§ **ESTRATTO DELLA RECENSIONE**:
☆ ☆ ☆ ☆ ☆

A chi vede un romanzo crescere dall’interno questo stupore è precluso, o perlomeno ne conosce una versione diluita nelle possibilità. Le direzioni ipotizzate e abbandonate, le scene escluse dalla versione definitiva continuano a esistere; ciò che distingue il romanzo compiuto dalle sue versioni scartate non è una differenza di tipo ma di grado.

 

E quindi, dal lettore che non sono, chiuderei questa recensione de La velocità di lotta con un’osservazione proprio sulla necessità stringente della trama, sulla sua implacabilità. Da quel primo incontro fra Diego e Lotta gli eventi si snodano attraverso un ufficio reso ottuso dal bagliore dei neon e un centro sociale illuminato dai composti lisergici, gli schermi di una tv privata e le mura di un carcere minorile, con una velocità, la velocità di Lotta, che potrebbe essere tanto quella di un decollo quanto quella di uno schianto. Fino all’ultimo non è chiaro quale sarà, anche se dopo, certo, è evidente che non poteva andare altrimenti.

☆ ☆ ☆ ☆ ☆

§ **COMPITO ASSEGNATO 1**: Elenchi i luoghi attraverso cui, secondo la recensione, si snodano gli eventi dopo il primo incontro fra Diego e Lotta.
§ **COMPITO ASSEGNATO 2**: Nella recensione, a che cosa potrebbe corrispondere la velocità di Lotta?
§ **COMPITO ASSEGNATO 3**: Prosegua la recensione a partire dalla sua ultima frase.
Le righe archiviate non hanno alcuna rilevanza per quanto richiesto.

§ **RIGHE ARCHIVIATE**:
☆ ☆ ☆ ☆ ☆

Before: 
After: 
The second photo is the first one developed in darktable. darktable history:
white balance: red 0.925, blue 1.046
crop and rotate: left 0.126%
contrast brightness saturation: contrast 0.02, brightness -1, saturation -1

☆ ☆ ☆ ☆ ☆

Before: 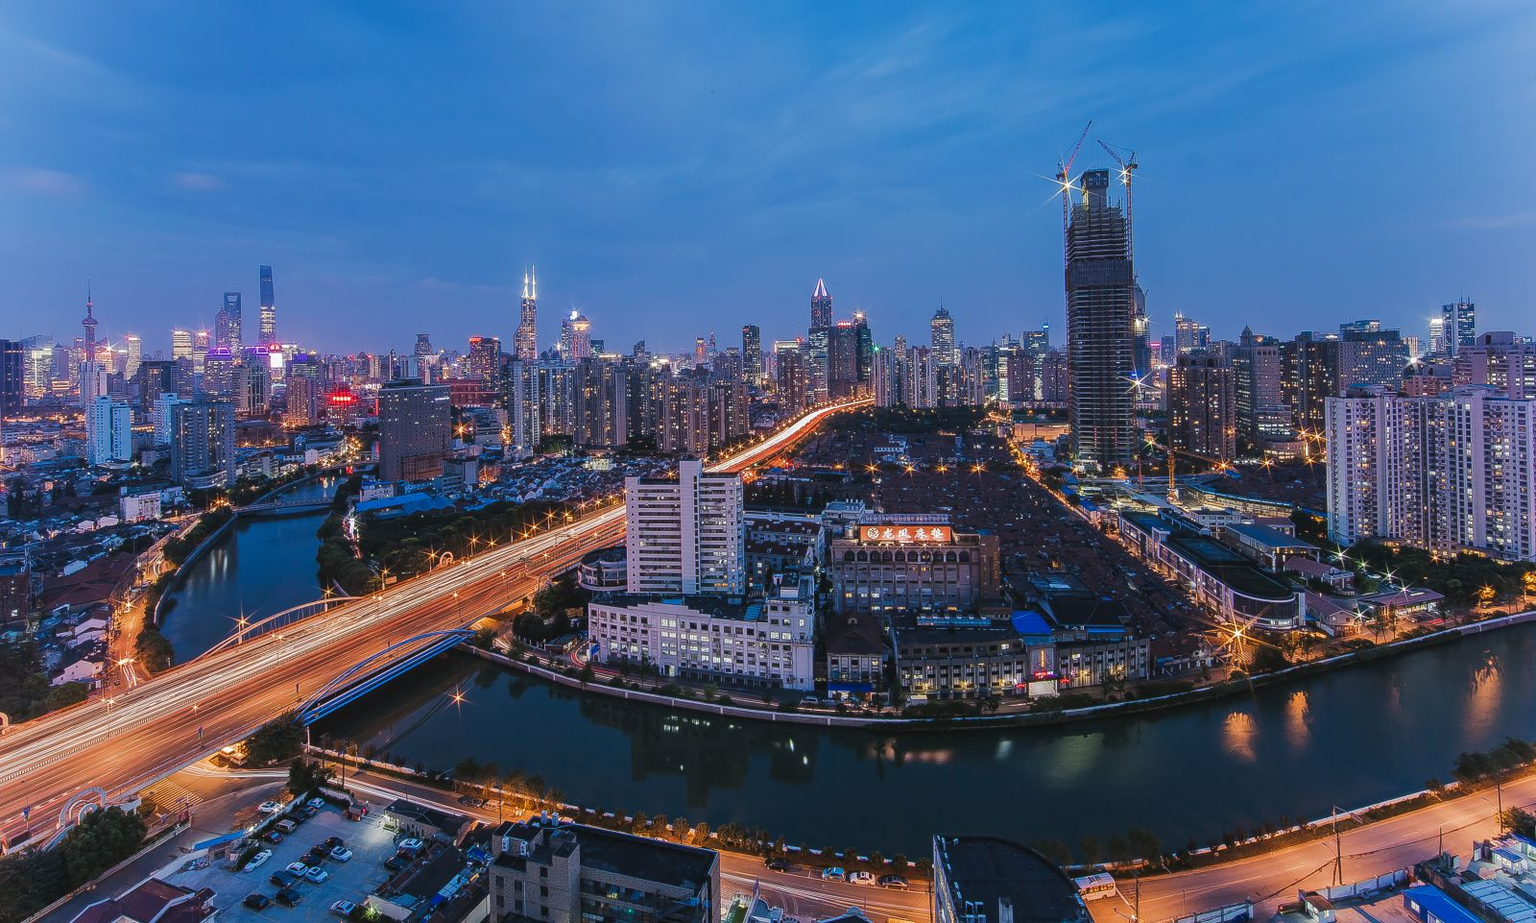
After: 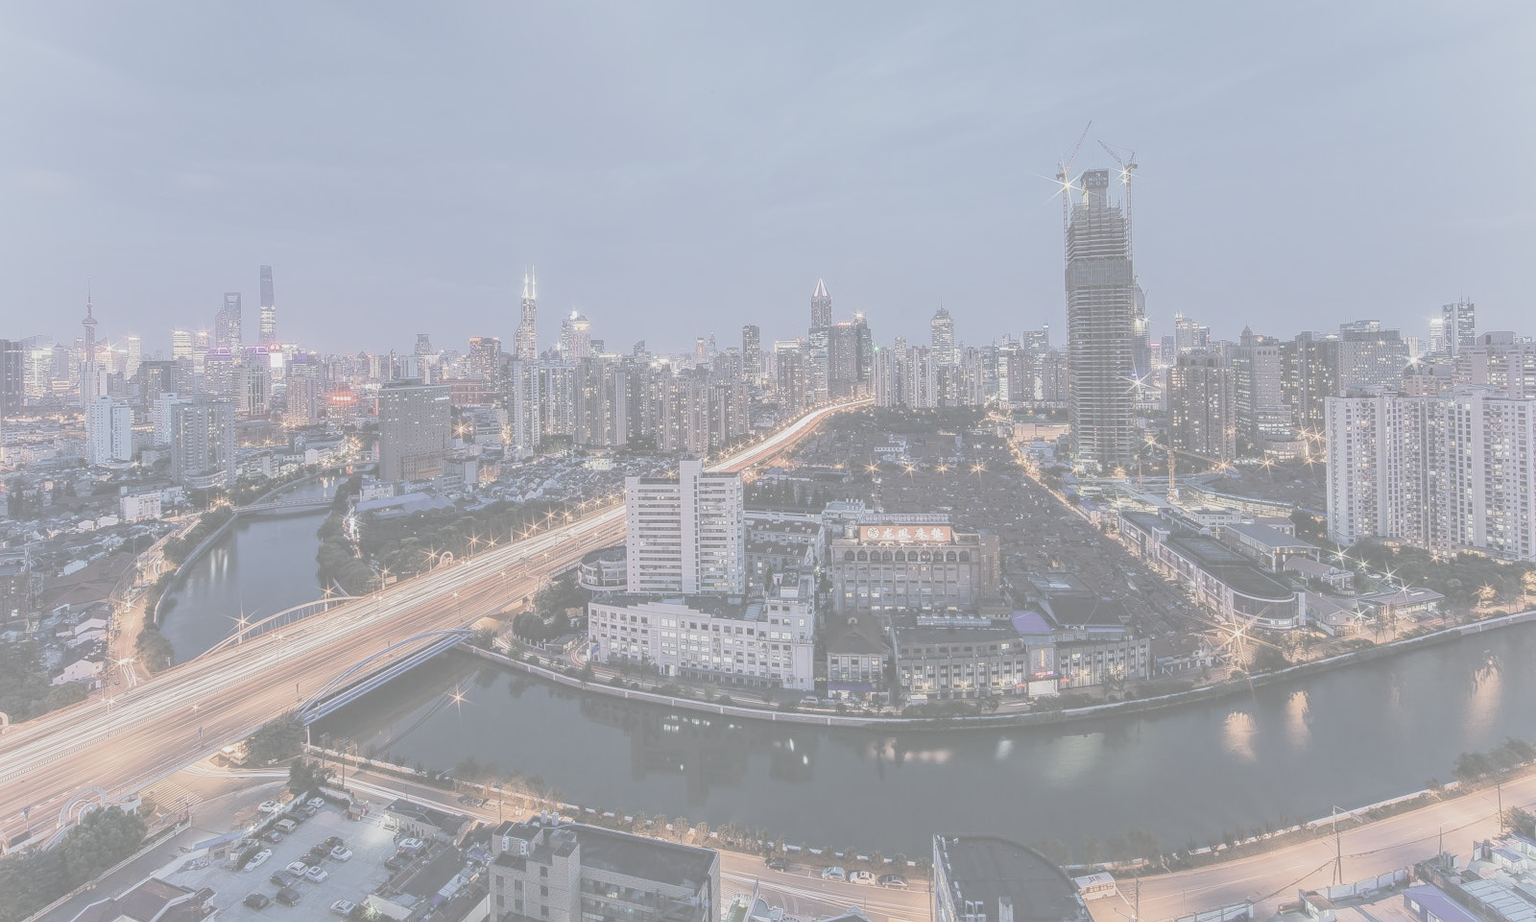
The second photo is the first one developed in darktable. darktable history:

☆ ☆ ☆ ☆ ☆

§ **RISPOSTA CORRETTA 1**:
- un ufficio reso ottuso dal bagliore dei neon
- un centro sociale illuminato dai composti lisergici
- gli schermi di una tv privata
- le mura di un carcere minorile

§ **RISPOSTA CORRETTA 2**: Tanto a quella di un decollo quanto a quella di uno schianto.

§ **RISPOSTA CORRETTA 3**:
Ma dal punto da cui osservo questo libro – privilegiato e parziale allo stesso tempo – poteva andare altrimenti eccome; e quella velocità mi appare come una strana allucinazione prospettica, una proprietà inspiegabilmente emersa da anni di scrittura. E quindi, come chi a posteriori si meraviglia di una sequenza di coincidenze che l’hanno portato dove è adesso, non posso evitare di ripensare a quell’immagine di partenza, meravigliandomi – stavolta sì – di tutto ciò che ne è scaturito e di come, in qualche modo, vi fosse implicito. C’è una ragazzina che fa a pugni con l’aria, sospesa nel vuoto a parecchi metri d’altezza. Certo, non è chiaro dove andrà: ma si intuisce che non appena arrivata farà un gran casino.